Economie

Ecobank réduit son personnel

Plus de 70 employés de l’Ecobank Burundi viennent d’être licenciés. Cela fait suite à la digitalisation de ses services. Les ex-employés de cette banque dénoncent un licenciement abusif. Ils demandent que la loi, le code du travail, soit respectée. On peut considérer sans risque de se tromper que la digitalisation et l’informatisation des services bancaires aggravera le chômage déjà élevé au Burundi. Cette « révolution technologique » et ses conséquences sur l’emploi est un phénomène mondial, le secteur bancaire européen l’a connu et pratiqué dans les années 1980 au prix de dizaines de milliers de pertes d’emplois.

« Le licenciement de nos ex-employés est une conséquence de la restructuration du système de fonctionnement d’Ecobank qui a consisté en l’adoption de la digitalisation des services de la banque pour renforcer l’inclusion financière », a précisé Victor Noumoué, Administrateur Directeur Général d’Ecobank Burundi dans une conférence de presse récente. Il explique que cette restructuration a conduit à la réduction des opérations de la banque. Ce qui, à son tour, a entrainé la réduction du nombre d’agences bancaires et, partant, celle de ses employés. Il a ajouté que la nouvelle stratégie de digitalisation privilégie les canaux alternatifs. Ces deniers sont les distributeurs automatiques de billets, les cartes bancaires, la banque par Internet et la banque sur mobile en remplacement des agences bancaires traditionnelles, de moins en moins fréquentées par les clients. M. Noumoué indique qu’à cet effet, la banque procède à la consolidation de son réseau d’agences qui se traduit par une réorganisation du travail et une réduction des effectifs de ses collaborateurs.

Victor Noumoué, Administrateur Directeur Général d’Ecobank Burundi : « Le licenciement de nos ex-employés est une conséquence de la restructuration du système de fonctionnement d’Ecobank qui a consisté en l’adoption de la digitalisation des services de la banque »

Comme le prévoit une disposition de l’article 70 du décret-loi no 1 / 037 du 07 juillet 1993 portant révision du code du travail du Burundi, les raisons économiques du licenciement des employés peuvent être de deux ordres.
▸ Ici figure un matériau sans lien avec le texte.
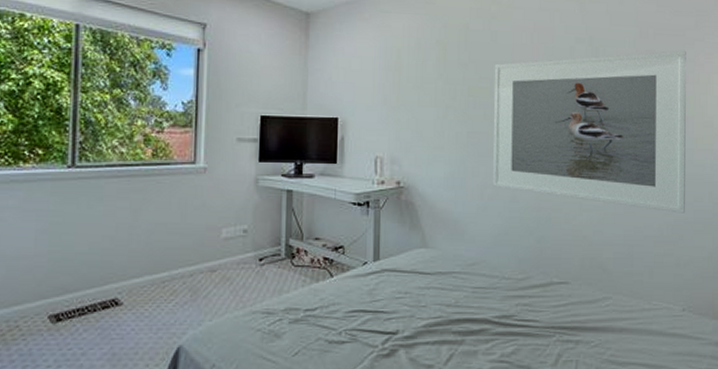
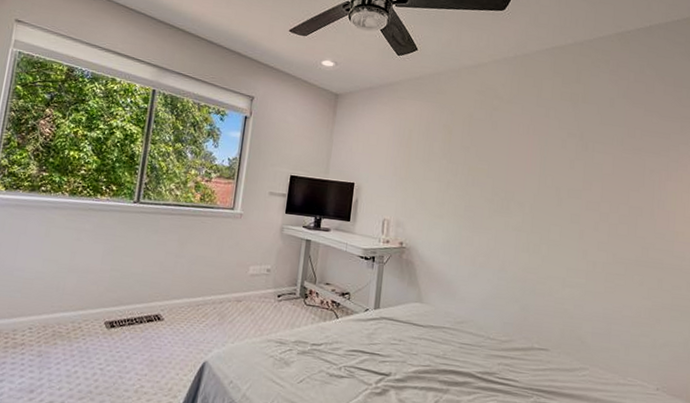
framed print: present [493,50,686,213] -> none [485,149,671,299]

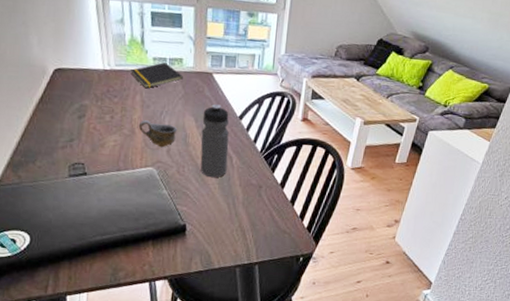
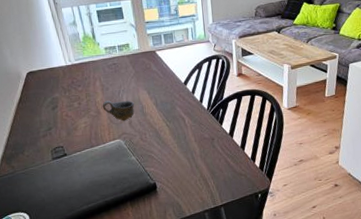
notepad: present [131,62,183,89] -> none [88,49,132,75]
water bottle: present [200,104,229,178] -> none [153,76,182,139]

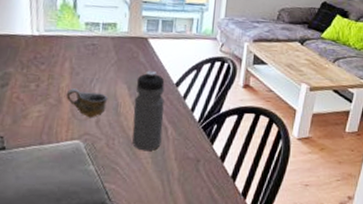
water bottle: none [153,76,182,139] -> present [132,71,165,151]

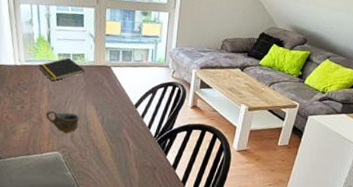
notepad: none [61,27,117,55] -> present [39,57,85,82]
water bottle: present [132,71,165,151] -> none [100,94,126,161]

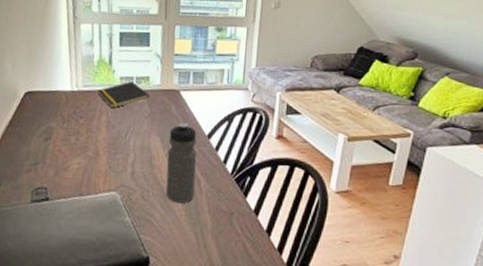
cup: present [45,109,80,134] -> none [103,141,143,171]
water bottle: none [100,94,126,161] -> present [166,123,197,204]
Il s’agit de la performance de l’entreprise et de la réorganisation du travail. Dans le cas qui nous concerne, précise M. Noumoué, le licenciement des employés est une conséquence du changement de notre modèle opérationnel. Celui -ci va permettre à la banque de renforcer l’inclusion financière au Burundi. Cela grâce à la mise en place des services financiers simples, accessibles et à moindre coût, à l’échelle des 129 communes du Burundi.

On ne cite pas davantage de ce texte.